Find the maximum among \mathbf { 1 , 2^{1/2} , 3^{1/3} , 4^{1/4} , ... } .

Discussion

Consider the function \mathbf { f(x) = x^{1/x} } . We employ standard techniques to compute the maxima.

Take logarithm on both sides we have \mathbf { \log f(x) = \frac{1}{x} \log x } . Next find out the derivative:

\mathbf {\frac {1}{f(x)} f'(x) = \frac{-1}{x^2} \log x + \frac{1}{x}\cdot\frac{1}{x} implies f'(x) = f(x) \cdot \frac{1}{x^2} (1 - \log x) }

Since \mathbf { f(x) = x^{1/x} } is always positive for positive x and so is \mathbf {\frac{1}{x^2}} sign of the derivative depends only on (1-logx). Hence the derivative is 0 at x = e (2.71 approximately), positive before that and negative after that. Hence the function has a maxima at x = e.

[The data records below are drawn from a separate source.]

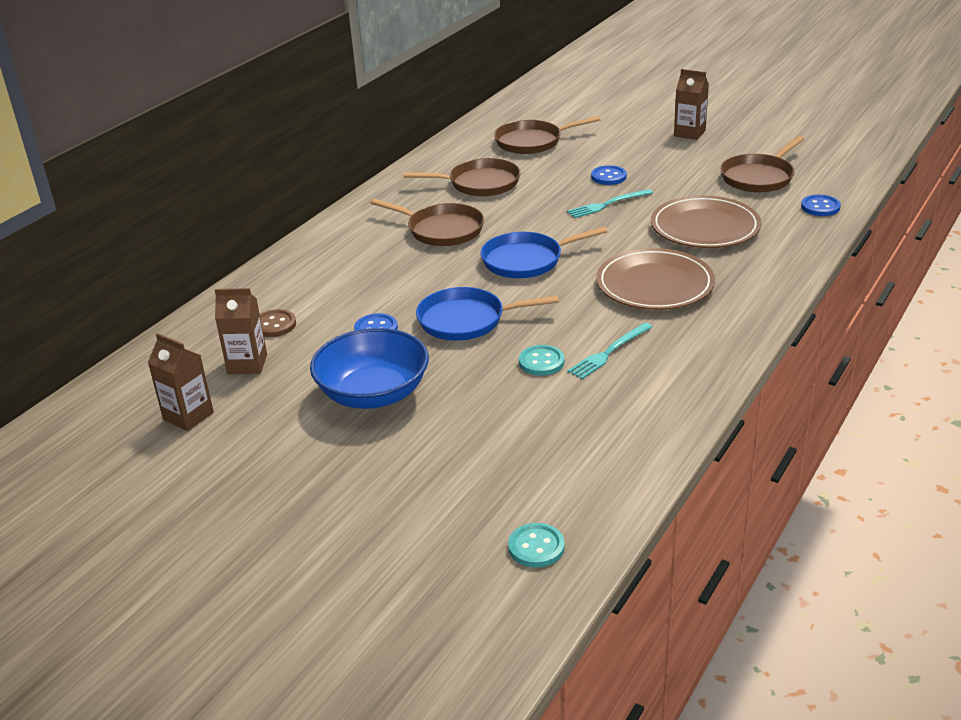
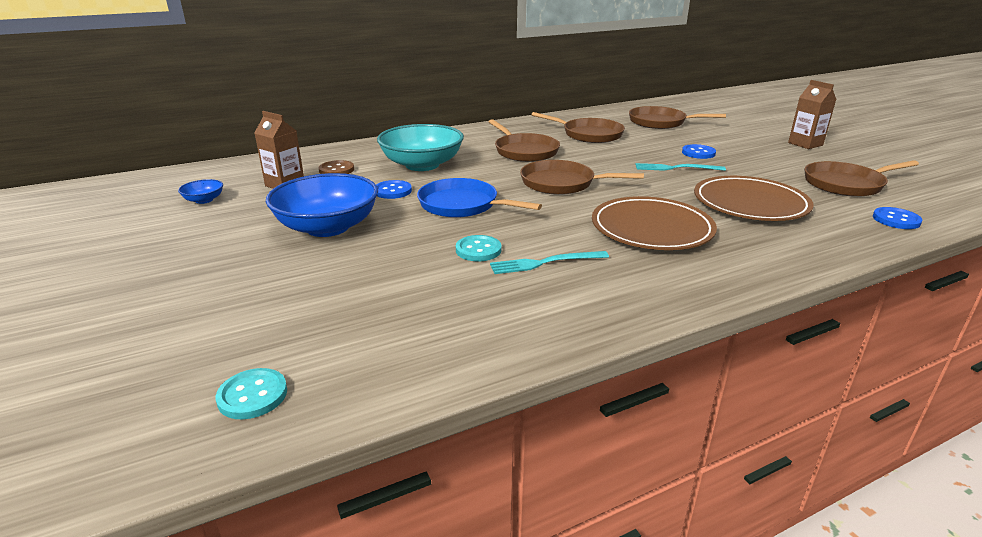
camera: 30 degrees right, 5 degrees down
brown carton [148,333,214,431] -> blue bowl [178,179,223,204]
blue pan [480,227,607,278] -> brown pan [520,160,644,195]
none -> turquoise bowl [377,124,464,171]

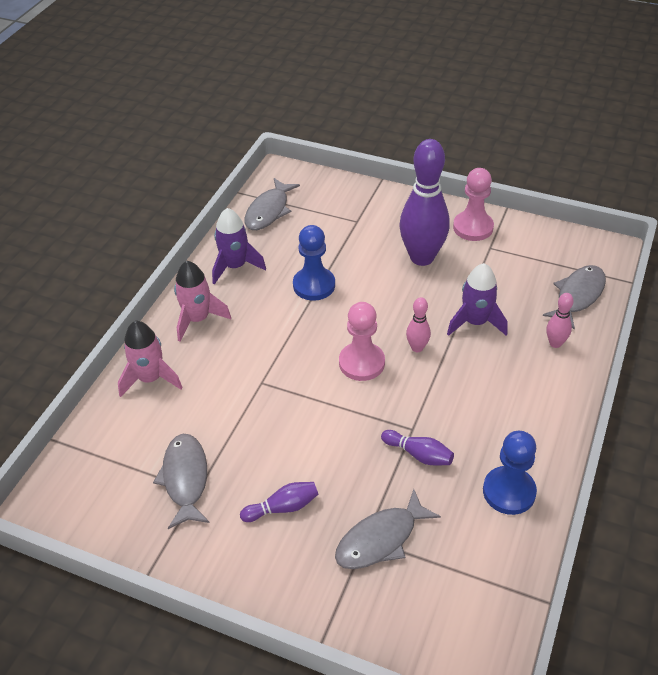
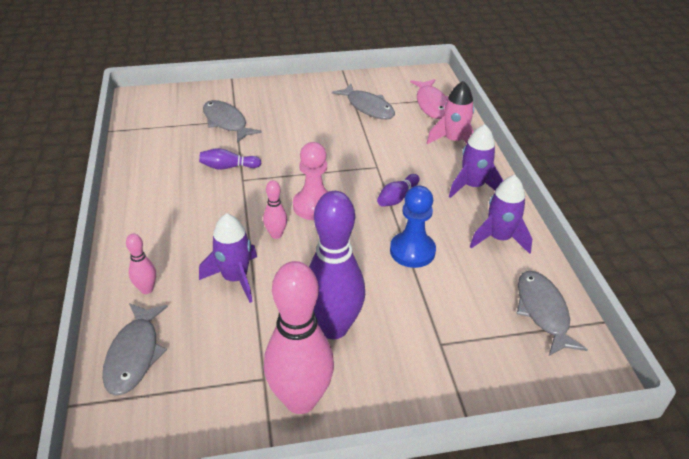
camera: 145 degrees right, 5 degrees down
pink rocket [174,261,231,341] -> purple rocket [449,124,503,198]
purple bowling pin [240,482,318,522] -> purple bowling pin moved to [377,174,419,207]
grey fish [335,489,441,569] -> grey fish turned 60 degrees counterclockwise [203,100,262,143]
pink pawn [453,168,494,241] -> pink bowling pin [264,261,334,414]
blue pawn [483,431,537,515] -> none
none -> pink fish [410,79,449,119]

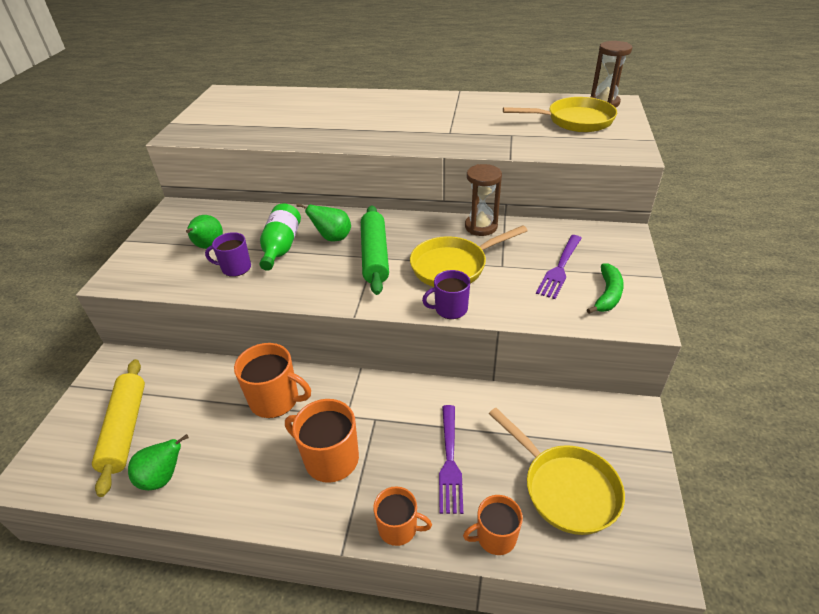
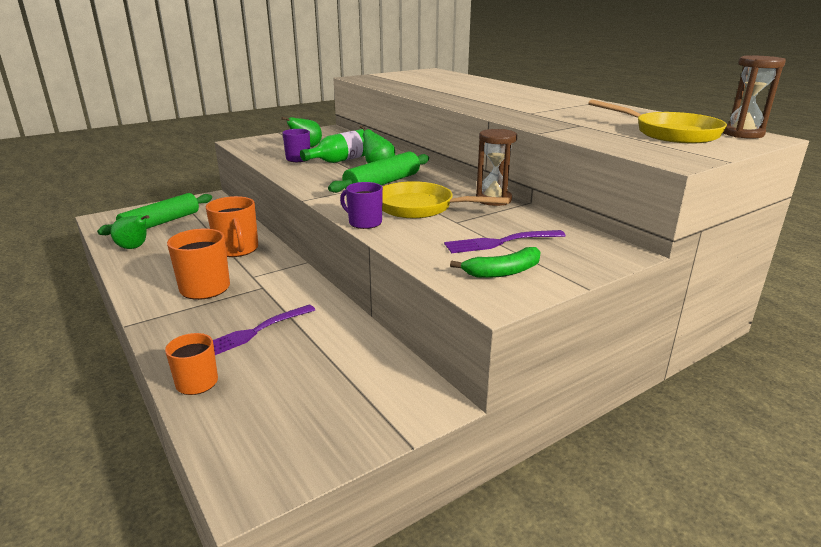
camera: 45 degrees right, 15 degrees down
yellow rolling pin [92,359,145,497] -> green rolling pin [97,193,212,235]
orange mug [373,486,432,546] -> none
yellow pan [489,408,625,535] -> none

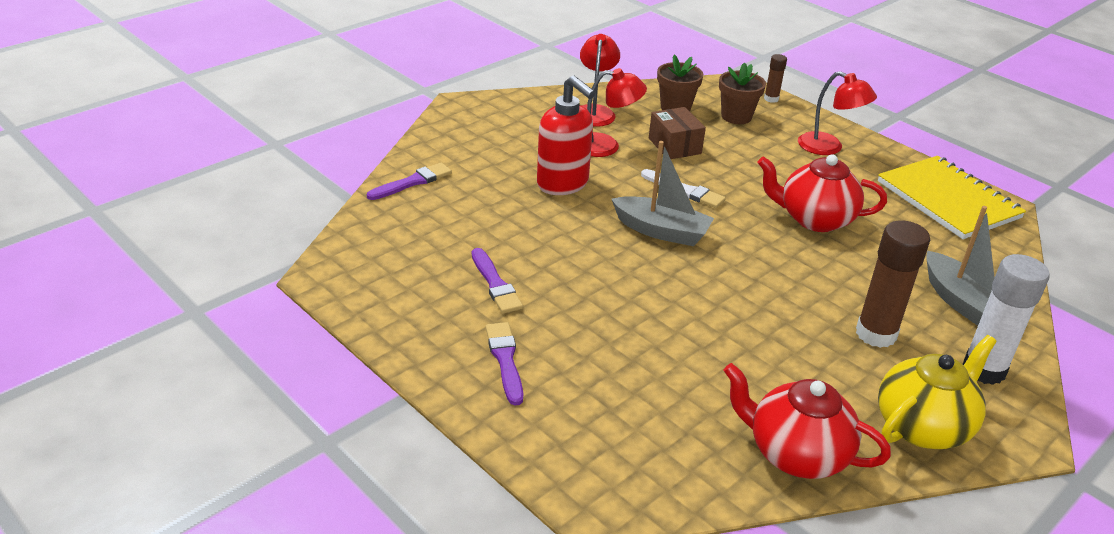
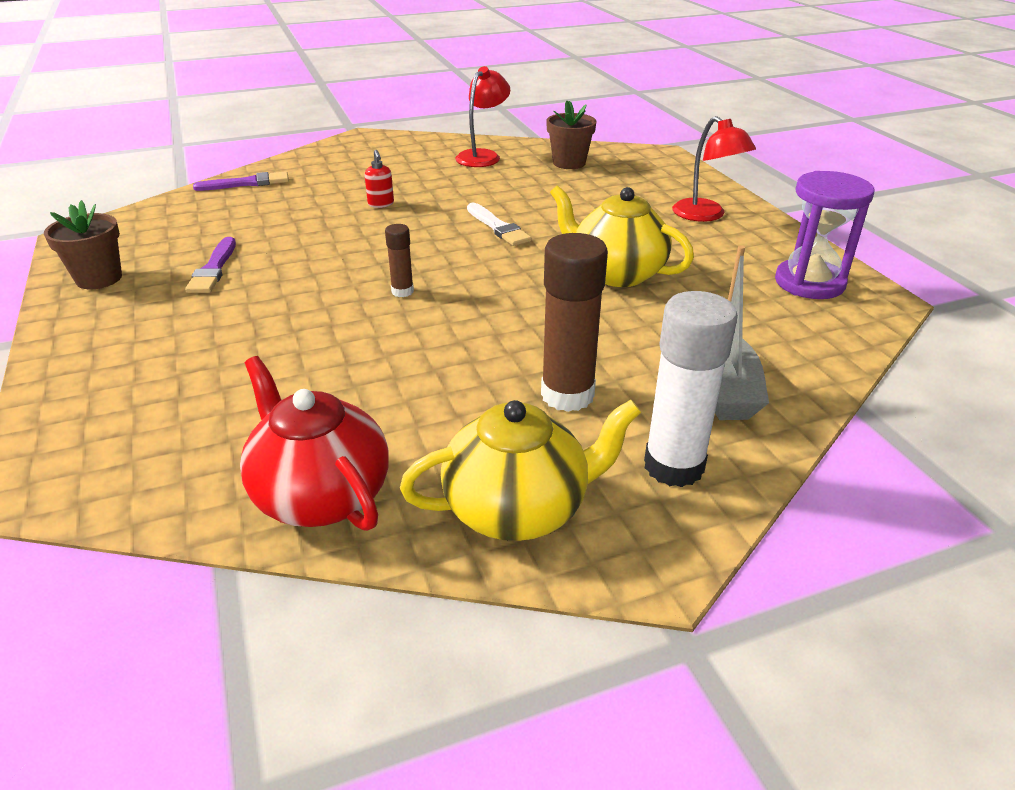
camera: 25 degrees right, 0 degrees up
purple brush [486,322,523,406] -> none
red soap dispenser [537,75,595,195] -> red soap dispenser [365,150,394,208], size x0.44
red lamp [587,68,647,157] -> none
grey boat [612,141,714,246] -> none
brown box [649,107,706,159] -> none
brown flower pot [719,62,766,124] -> brown flower pot moved to [44,200,122,289]
red teapot [758,154,887,232] -> yellow teapot [550,185,694,287]
brown glue stick [764,54,787,103] -> brown glue stick moved to [385,224,414,297]
yellow notebook [878,156,1026,239] -> purple hourglass [775,171,874,299]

We check the values at x=2 and x=3 and easy computations show that \mathbf { 3^{1/3} > 2^{1/2} }. Hence \mathbf {3^{1/3} } is the largest value.

Special Note

One may ask for a non calculus proof of this problem. The basic idea is to understand that the inequality
\mathbf { n^{1/n} > (n+1)^{1/n+1}\Rightarrow n^{n+1} > (n+1)^n \Rightarrow n\cdot n^n > (n+1)^n \\ \Rightarrow n > \frac{(n+1)^n}{n^n}\Rightarrow n > (1+ \frac{1}{n})^n }

It is easy to show that the quantity \mathbf { (1+ \frac{1}{n})^n } lies within 2 and 3 for all values of n. Hence the inequality \mathbf {n > (1+ \frac{1}{n})^n } is true for n > 3. The result follows.